Monday, July 17, 2006

So, How Was Your Day?: 6/5 Days

"Something about this relationship feels otherworldly to me, like it was designed by a power and a hand greater than my own"
Oprah Winfrey

Songs. Lyrics. And other peoples words. All so fascinating. If I had no common sense, I would probably just copy lyrics and passages to this blog all the time instead of writing my own shit. But I guess people don't want to read lyrics here. After all, this is supposed to be a place to free my mind, not share lyrics which people can get from anywhere. Sometime when I'm reading something, I don't see a reason for me to write anything ever again because everything I feel or think is already written. "Music is the great communicator" and maybe that's why I would probably go totally insane without it. In my English class there is this poster which says: "There is no book so bad, that there is no good in it". Well, sometimes that's how I feel about music. Ok, there is some songs which are so bad that they should be considered a crime against humanity. But majority of songs (even some shitty pop songs), have some sort of positive force of communication. It's like, when I switch on my mp3 player or my Windows Media Player, the invisible force, like a hand, comes out of the speakers or headphones and reaches for my heart. Then this invisible hand of power holds my heart, sometimes twisting it and making me angry and sometimes holding it tight to prevent it from breaking and making me cry.

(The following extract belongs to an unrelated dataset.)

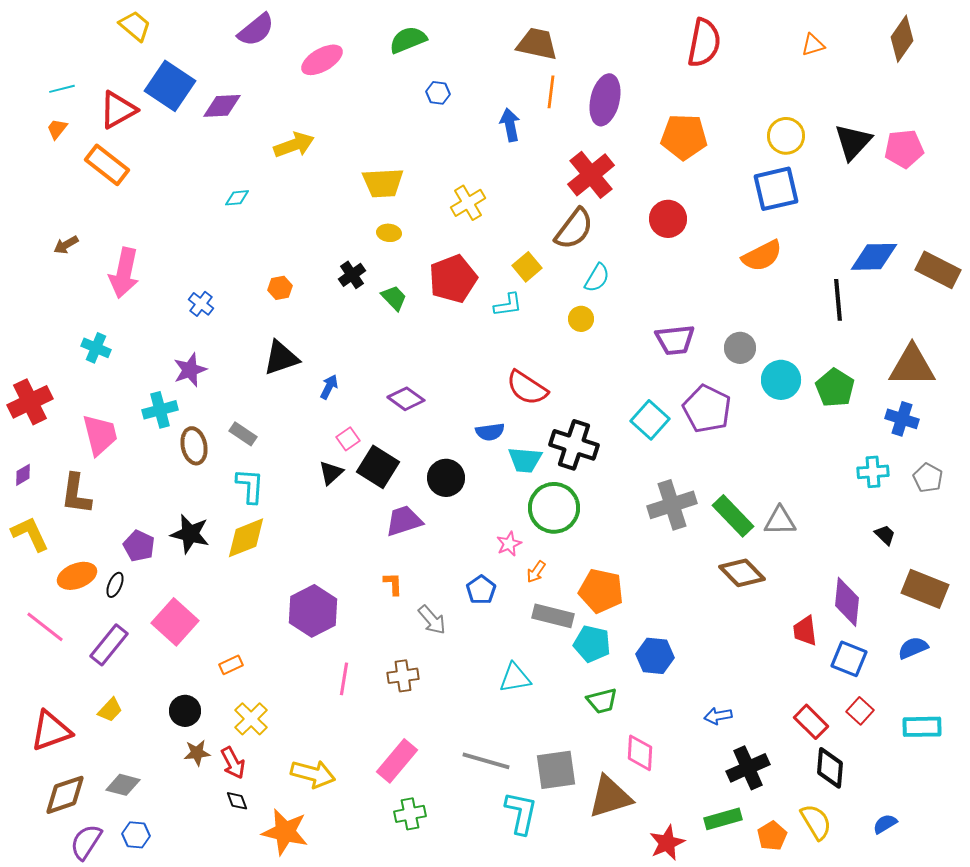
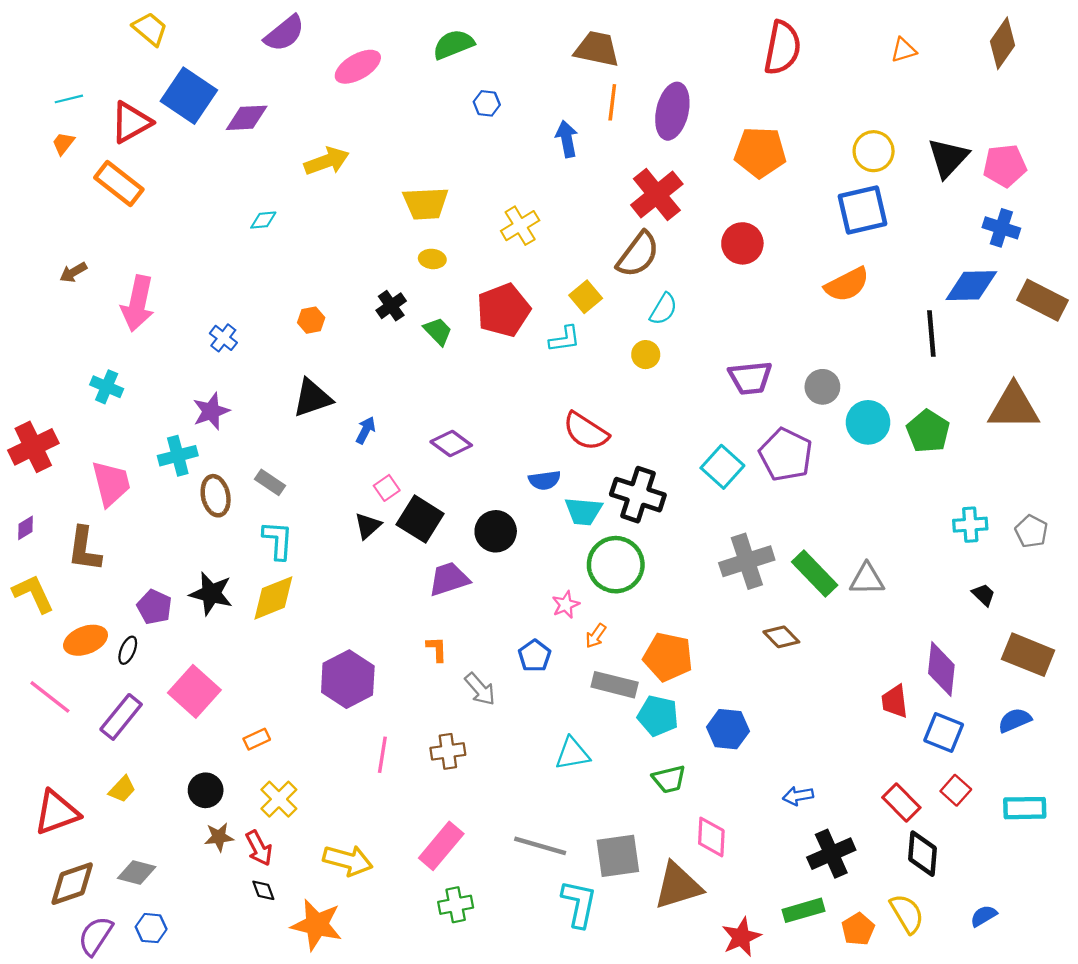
blue cross: (902, 419) -> (1001, 228), moved
brown diamond: (742, 573) -> (781, 637), moved, size x0.7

The quotation at the beginning of this entry is from some stupid article in O magazine, made by Oprah Winfrey. That article was about how some people think she and Gayle King are in a sexually (gay) relationship. But away from that non sense, Oprah was trying so explain how strong her relationship is with Gayle. Apparently, they have been friends for over 30 years and have a 'four-times-a-day phone calls' relationship. I so don't care about them, but while reading it, I started thinking whether me and Julia will be this closer after 30 years. No one knows what will happened in the next 30 years. Well, apart from all that Global Warming shit and more wars. But excluding these not important subjects, in 30 years we might not even be alive. But if me and Julia are alive, the only way I see myself is with her beside me. And even if there is 3 kids on the other side of me or a bag of heroin, she will always be next to me. Because even when I try to imagine life without her for a slight second, it proves to be impossible. From here on, there are only two solutions to my life: the first is me with Julia, and the second is... well, the second is, me having no life at all. Few years back, me and Julia made a promise to each other: if one of us would die, the other would follow. I was thinking about that few days ago, and I think that promise needs an updating. If I died, there is no way I would want Julia to take her life. I much rather she fulfilled the dreams I failed to. I would want her to make all the fairy tales we made up come true. Beside, if I had a family or even children (that sound so funny), I would want her to take care of it.

There was something else I wanted to say, but I kind of forgot. [A very long pause]. Oh well, I can't remember. I am now trying to find a nice picture for this entry. [Another long pause]. Today, I told someone that I cried while watching Edward Scissorhands (yeah, I know. I even surprised myself when the tears come sprinting down my face), and then that person said that they never cried while watching a film. I don't really understand how could someone cry to a song but not to a movie. I consider myself to be a strong person when it comes to managing my emotions. But, come on! How cold do you have to be, to have never cried during a film? So I came to a conclusion: either this person have not watched enough movies, or he is completely cold. Both of which, I found extremely hard to believe.

This might possibly be my last entry before I fly away to the land of freedom. And a lot of under age drinking. And smoking while we're on that subject. I might write something before I go. That's if I don't get into one of those lazy phases which lasts for days. I might also write something during my holidays, which I really doubt. But you never know. Expect the unexpected, I say.